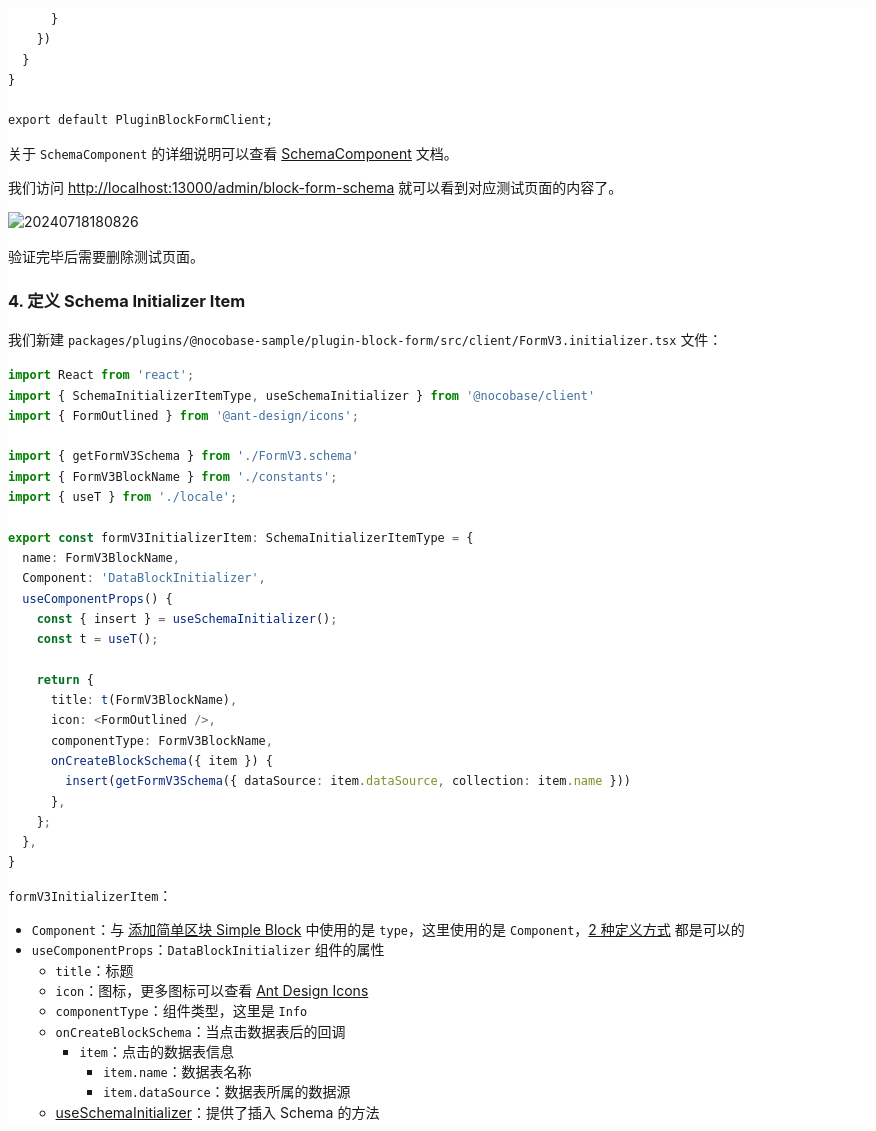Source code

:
 ```tsx | pure
      }
    })
  }
}

export default PluginBlockFormClient;
```

关于 `SchemaComponent` 的详细说明可以查看 [SchemaComponent](https://client.docs.nocobase.com/core/ui-schema/schema-component#schemacomponent-1) 文档。

我们访问 [http://localhost:13000/admin/block-form-schema](http://localhost:13000/admin/block-form-schema) 就可以看到对应测试页面的内容了。

![20240718180826](https://static-docs.nocobase.com/20240718180826.png)

验证完毕后需要删除测试页面。

### 4. 定义 Schema Initializer Item

我们新建 `packages/plugins/@nocobase-sample/plugin-block-form/src/client/FormV3.initializer.tsx` 文件：

```ts
import React from 'react';
import { SchemaInitializerItemType, useSchemaInitializer } from '@nocobase/client'
import { FormOutlined } from '@ant-design/icons';

import { getFormV3Schema } from './FormV3.schema'
import { FormV3BlockName } from './constants';
import { useT } from './locale';

export const formV3InitializerItem: SchemaInitializerItemType = {
  name: FormV3BlockName,
  Component: 'DataBlockInitializer',
  useComponentProps() {
    const { insert } = useSchemaInitializer();
    const t = useT();

    return {
      title: t(FormV3BlockName),
      icon: <FormOutlined />,
      componentType: FormV3BlockName,
      onCreateBlockSchema({ item }) {
        insert(getFormV3Schema({ dataSource: item.dataSource, collection: item.name }))
      },
    };
  },
}
```

`formV3InitializerItem`：

- `Component`：与 [添加简单区块 Simple Block](/plugin-samples/schema-initializer/block-simple) 中使用的是 `type`，这里使用的是 `Component`，[2 种定义方式](https://client.docs.nocobase.com/core/ui-schema/schema-initializer#two-ways-to-define-component-and-type) 都是可以的
- `useComponentProps`：`DataBlockInitializer` 组件的属性
  - `title`：标题
  - `icon`：图标，更多图标可以查看 [Ant Design Icons](https://ant.design/components/icon/)
  - `componentType`：组件类型，这里是 `Info`
  - `onCreateBlockSchema`：当点击数据表后的回调
    - `item`：点击的数据表信息
      - `item.name`：数据表名称
      - `item.dataSource`：数据表所属的数据源
  - [useSchemaInitializer](https://client.docs.nocobase.com/core/ui-schema/schema-initializer#useschemainitializer)：提供了插入 Schema 的方法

▸ ACTIVITY:
Only a number is needed: how many lines of the material above contain "onCreateBlockSchema"?

▸ EXERCISE ANSWER:
2